Hunter Strickland and Bryce Harper could meet again this week. (Kelley L Cox/USA Today Sports)

The Nationals suffered another series loss this weekend, losing two games to the Dodgers they could have won. They are two games under .500 as they head to San Francisco to finish up this nine-game trip, and they are struggling to make any kind of sustained charge as the final week of April begins. At some point, it will no longer be early.

The Nationals’ starting rotation owns the third-lowest ERA in the National League. Their bullpen, taxed and inconsistent, owns the third-highest ERA in baseball. Their lineup has not produced like a lineup loaded with elite talent, though of course, much of that elite talent has been missing for large parts of this month. They are fourth in the National League East, five games back of the division-leading Mets, which is hardly an insurmountable deficit. But they will need to start winning series played against other struggling teams such as the Giants, who are coming off a series win this weekend, but remain three games under .500 as this week’s series begins.

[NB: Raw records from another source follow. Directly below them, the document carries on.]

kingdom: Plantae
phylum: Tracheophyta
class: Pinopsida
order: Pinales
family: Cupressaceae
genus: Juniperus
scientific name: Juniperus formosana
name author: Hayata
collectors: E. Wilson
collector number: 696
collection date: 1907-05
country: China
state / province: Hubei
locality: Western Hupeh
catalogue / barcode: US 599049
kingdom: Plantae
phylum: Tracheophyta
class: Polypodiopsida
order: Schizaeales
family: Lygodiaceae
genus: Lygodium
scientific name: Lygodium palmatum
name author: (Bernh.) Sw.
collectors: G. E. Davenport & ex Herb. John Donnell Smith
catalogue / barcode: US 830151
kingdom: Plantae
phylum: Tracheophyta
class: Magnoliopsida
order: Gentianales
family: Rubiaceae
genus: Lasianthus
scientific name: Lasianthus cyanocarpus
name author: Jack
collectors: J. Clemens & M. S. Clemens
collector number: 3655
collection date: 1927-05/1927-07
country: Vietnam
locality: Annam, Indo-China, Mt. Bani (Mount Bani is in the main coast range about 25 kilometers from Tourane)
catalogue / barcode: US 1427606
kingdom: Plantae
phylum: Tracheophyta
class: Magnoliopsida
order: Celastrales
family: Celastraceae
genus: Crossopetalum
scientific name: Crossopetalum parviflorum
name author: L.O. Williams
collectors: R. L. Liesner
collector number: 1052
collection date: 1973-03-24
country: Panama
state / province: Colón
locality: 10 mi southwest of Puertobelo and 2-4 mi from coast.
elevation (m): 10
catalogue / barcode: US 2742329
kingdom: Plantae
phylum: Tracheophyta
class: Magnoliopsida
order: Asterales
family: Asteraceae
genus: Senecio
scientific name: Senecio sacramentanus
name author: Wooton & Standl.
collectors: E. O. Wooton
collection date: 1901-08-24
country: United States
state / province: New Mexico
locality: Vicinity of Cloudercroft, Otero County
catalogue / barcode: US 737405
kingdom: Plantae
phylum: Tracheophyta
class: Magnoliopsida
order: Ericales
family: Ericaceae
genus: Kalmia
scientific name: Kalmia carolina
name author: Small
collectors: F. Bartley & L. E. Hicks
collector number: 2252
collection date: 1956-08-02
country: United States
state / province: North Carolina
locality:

When assessing the start of this season, particularly the past two weeks or so, one simply cannot hold the Nationals to the same expectations they carried at the beginning of the season. They have been without Daniel Murphy the whole time, a hitter of such caliber that he probably would have helped them win one or two close games — such as Sunday night’s one-run loss with a wasted ninth-inning rally — by himself. But he is not the only one.

Anthony Rendon has been out since last Friday after fouling a ball off his big toe, and will be out until at least this weekend after the Nationals placed him on the disabled list Sunday — a bungled disabled list situation if they’ve ever had one, as they played with a tired bullpen for a week and could have used his spot for help. Rendon, like Murphy, is one of the league’s elite producers. Rendon, like Murphy, can turn a one-run loss into a win.

Adam Eaton has been out for more than a week, too. Eaton proved himself an invaluable and game-changing spark at the top of the Nationals’ lineup. Without him, Trea Turner has settled into that leadoff spot somewhat, but the Nationals looked deeper with Eaton at the top of the order. He could be back this week in San Francisco, though he might need until the Nationals return home. Either way, when any one of these three hitters returns, the Nationals’ lineup will improve dramatically. When all three return, well…


Losing those three hitters would be problematic enough, but as of last week in New York, many of the crucial healthy regulars had not found their offensive stride, either. They are starting to do so.

Ryan Zimmerman followed up a two-homer game in the series finale against the Mets with a 3-for-11 showing in Los Angles — not exactly the kind of torrid streak of which he is capable, but further evidence that he is climbing out of his early April hole. Similarly, Michael A. Taylor — not quite as streaky as Zimmerman, but streaky nonetheless — showed signs of catching fire. Taylor went 5 for 10 against the Dodgers and 3 for 3 in Sunday’s loss, chipping in two doubles and a homer in three games. Turner finished with an 0 for 5 showing Sunday night, but has looked better at the plate over the last week, and seems to have pulled himself out of the worst of his early season slump.


Though it is an even year, these Giants are not exactly built for World Series contention. They are built around aging veterans such as Andrew McCutchen (.213) and Evan Longoria (.243). The most formidable offensive presence in their lineup, catcher Buster Posey, is hitting .243.

Some of those veterans, such as first baseman Brandon Belt, have played better lately. Belt set a record with a 21-pitch at-bat against the Angels Sunday, and is hitting .288 with five homers, most on the team. Second baseman Joe Panik continues to emerge as a threat, and is playing to a .766 OPS.

But the matchup most will be interested to see is not any of those hitters against these Nationals pitchers. Rather, this will be the first time Hunter Strickland faces Bryce Harper since the duo fought — or more accurately, exploded — when Strickland threw at Harper last season in San Francisco. Harper charged the mound, threw his helmet, and earned a three-game suspension for his actions. Strickland was retaliating for something that happened in the 2014 playoffs, so he seems unlikely to forget last year’s melee. Everyone will be trying to avoid last year’s showing, which effectively ended Michael Morse’s career when he suffered a concussion in the mess.